Ekonomi Indonesia pada kuartal pertama 2025 menunjukkan angka yang mengecewakan dengan pertumbuhan yang hanya mencapai 4,87%. Angka ini lebih rendah dari kuartal IV-2024 yang sebesar 5,02% dan jauh di bawah angka 5,11% pada kuartal I-2024. 

Meskipun kondisi ekonomi global dipengaruhi oleh perang tarif dagang yang menyebabkan ketidakpastian ekonomi dunia, masalah domestik di Indonesia juga turut menjadi faktor utama dalam melambatnya pertumbuhan ekonomi. Salah satu faktor utama yang disoroti adalah lemahnya daya beli masyarakat, yang belum pulih sejak tekanan pada sepanjang 2024.

Konsumsi rumah tangga, yang menyumbang lebih dari separuh PDB Indonesia, hanya tumbuh 4,89% YoY pada kuartal I-2025. Ini lebih rendah dibandingkan dengan pencapaian pada tahun-tahun sebelumnya yang sudah mengalami penurunan. 

advertisements
Ad
Terakhir kali konsumsi rumah tangga tumbuh lebih dari 5% adalah pada kuartal III-2023. Setelahnya, pertumbuhannya stagnan, dan tren negatif ini mencerminkan dampak buruk dari penurunan jumlah kelas menengah di Indonesia.

Data BPS menunjukkan penurunan jumlah kelas menengah Indonesia dalam dekade terakhir. Pada 2014, kelas menengah mencapai 43,34 juta orang, namun pada 2024 jumlahnya hanya tersisa 47,85 juta orang. 

Sebagian besar kelas menengah ini mengalami penurunan status sosial, masuk dalam kategori kelas menengah rentan atau bahkan golongan miskin. Kelas menengah rentan dan kelas miskin terus meningkat, sedangkan jumlah kelas atas tetap terbatas. Kondisi ini menunjukkan ketimpangan ekonomi yang makin mengkhawatirkan.

Salah satu penyebab utama penurunan kelas menengah adalah minimnya penciptaan lapangan kerja, khususnya akibat deindustrialisasi yang terus berlangsung. Sektor manufaktur Indonesia, yang sebelumnya menjadi pilar utama ekonomi, mengalami penurunan signifikan terhadap PDB. 

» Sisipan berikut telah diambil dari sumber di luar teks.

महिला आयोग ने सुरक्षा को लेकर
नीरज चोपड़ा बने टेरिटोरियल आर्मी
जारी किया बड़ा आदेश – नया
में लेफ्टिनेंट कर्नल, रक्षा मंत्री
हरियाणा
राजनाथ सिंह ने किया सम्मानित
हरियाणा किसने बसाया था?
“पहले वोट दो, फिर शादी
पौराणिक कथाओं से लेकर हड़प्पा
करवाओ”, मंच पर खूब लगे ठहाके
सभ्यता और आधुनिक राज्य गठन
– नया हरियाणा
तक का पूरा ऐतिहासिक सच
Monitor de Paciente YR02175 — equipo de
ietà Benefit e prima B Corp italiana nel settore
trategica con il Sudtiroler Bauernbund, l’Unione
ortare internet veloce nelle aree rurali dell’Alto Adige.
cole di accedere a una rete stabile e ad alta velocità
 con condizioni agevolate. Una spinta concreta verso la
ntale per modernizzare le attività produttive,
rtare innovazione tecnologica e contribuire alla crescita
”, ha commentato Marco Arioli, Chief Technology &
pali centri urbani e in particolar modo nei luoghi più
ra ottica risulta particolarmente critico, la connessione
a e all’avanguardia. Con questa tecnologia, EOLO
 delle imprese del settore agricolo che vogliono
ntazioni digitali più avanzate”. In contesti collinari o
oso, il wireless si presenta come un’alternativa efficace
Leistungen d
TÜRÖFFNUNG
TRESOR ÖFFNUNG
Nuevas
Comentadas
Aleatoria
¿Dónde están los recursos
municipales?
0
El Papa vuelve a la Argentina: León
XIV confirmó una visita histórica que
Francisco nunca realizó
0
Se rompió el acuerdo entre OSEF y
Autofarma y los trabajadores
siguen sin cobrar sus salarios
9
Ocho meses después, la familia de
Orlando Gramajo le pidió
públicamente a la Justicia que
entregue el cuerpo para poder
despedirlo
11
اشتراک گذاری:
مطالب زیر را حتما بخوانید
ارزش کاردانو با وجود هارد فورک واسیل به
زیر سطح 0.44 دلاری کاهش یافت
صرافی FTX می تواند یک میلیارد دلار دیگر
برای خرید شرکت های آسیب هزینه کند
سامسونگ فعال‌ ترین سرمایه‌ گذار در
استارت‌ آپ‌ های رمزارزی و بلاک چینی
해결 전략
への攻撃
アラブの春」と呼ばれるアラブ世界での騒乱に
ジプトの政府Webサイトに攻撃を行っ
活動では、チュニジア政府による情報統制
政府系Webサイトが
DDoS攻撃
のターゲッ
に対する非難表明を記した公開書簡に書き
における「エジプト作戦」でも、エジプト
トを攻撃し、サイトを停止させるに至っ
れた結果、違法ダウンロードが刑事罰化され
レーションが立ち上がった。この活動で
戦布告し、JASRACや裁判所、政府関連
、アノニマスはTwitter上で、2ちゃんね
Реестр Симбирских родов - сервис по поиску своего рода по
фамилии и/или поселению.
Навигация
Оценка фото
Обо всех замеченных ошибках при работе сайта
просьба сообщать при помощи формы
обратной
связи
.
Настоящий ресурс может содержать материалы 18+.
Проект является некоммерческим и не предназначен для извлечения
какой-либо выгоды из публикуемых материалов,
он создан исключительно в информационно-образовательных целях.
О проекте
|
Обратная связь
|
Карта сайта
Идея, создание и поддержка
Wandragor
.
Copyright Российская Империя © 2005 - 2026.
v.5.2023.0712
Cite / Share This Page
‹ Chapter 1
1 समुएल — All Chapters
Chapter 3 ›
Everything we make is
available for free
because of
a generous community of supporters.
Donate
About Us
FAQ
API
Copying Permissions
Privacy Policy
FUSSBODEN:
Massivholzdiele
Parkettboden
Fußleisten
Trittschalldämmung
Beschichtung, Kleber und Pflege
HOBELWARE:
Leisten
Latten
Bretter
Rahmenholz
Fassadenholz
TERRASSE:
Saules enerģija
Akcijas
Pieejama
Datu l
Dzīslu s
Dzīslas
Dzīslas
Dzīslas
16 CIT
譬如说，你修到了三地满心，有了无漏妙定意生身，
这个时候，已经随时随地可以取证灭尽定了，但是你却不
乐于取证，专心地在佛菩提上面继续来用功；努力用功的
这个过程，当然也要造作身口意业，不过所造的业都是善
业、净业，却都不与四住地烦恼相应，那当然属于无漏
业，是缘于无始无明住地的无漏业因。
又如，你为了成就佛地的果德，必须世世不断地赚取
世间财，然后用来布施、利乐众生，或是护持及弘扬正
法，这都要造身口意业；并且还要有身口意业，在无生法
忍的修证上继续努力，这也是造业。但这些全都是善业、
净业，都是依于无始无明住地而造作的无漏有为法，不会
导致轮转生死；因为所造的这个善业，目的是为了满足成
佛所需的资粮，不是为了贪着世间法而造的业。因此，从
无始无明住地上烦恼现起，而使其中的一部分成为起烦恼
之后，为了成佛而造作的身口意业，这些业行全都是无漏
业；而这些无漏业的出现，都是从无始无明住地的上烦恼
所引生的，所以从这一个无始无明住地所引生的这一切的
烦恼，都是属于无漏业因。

Pada 2014, sektor ini menyumbang 21,02% dari PDB, namun pada 2024 hanya tinggal 18,98%. Penurunan ini menghambat kesempatan bagi kelas menengah untuk meningkat secara sosial dan ekonomi, memperburuk daya beli masyarakat, dan memperlemah stabilitas ekonomi domestik.
Untuk mengatasi tantangan ini, pemerintahan Presiden Prabowo Subianto harus fokus pada kebijakan industrialisasi yang dapat menciptakan lapangan kerja lebih banyak. 

Salah satu langkah penting adalah memperbaiki iklim investasi di Indonesia, dengan menyederhanakan regulasi dan memperbaiki sistem perlindungan hak kekayaan intelektual. Biaya investasi yang tinggi di Indonesia, yang jauh lebih mahal dibandingkan negara tetangga seperti Malaysia, menjadi salah satu hambatan yang harus segera diatasi.

Selain itu, Indonesia harus memperkuat sektor pendidikan, riset, dan inovasi teknologi. Ini akan mendorong pengembangan industri yang berbasis pada pengetahuan dan teknologi tinggi, yang bisa menarik lebih banyak investasi. 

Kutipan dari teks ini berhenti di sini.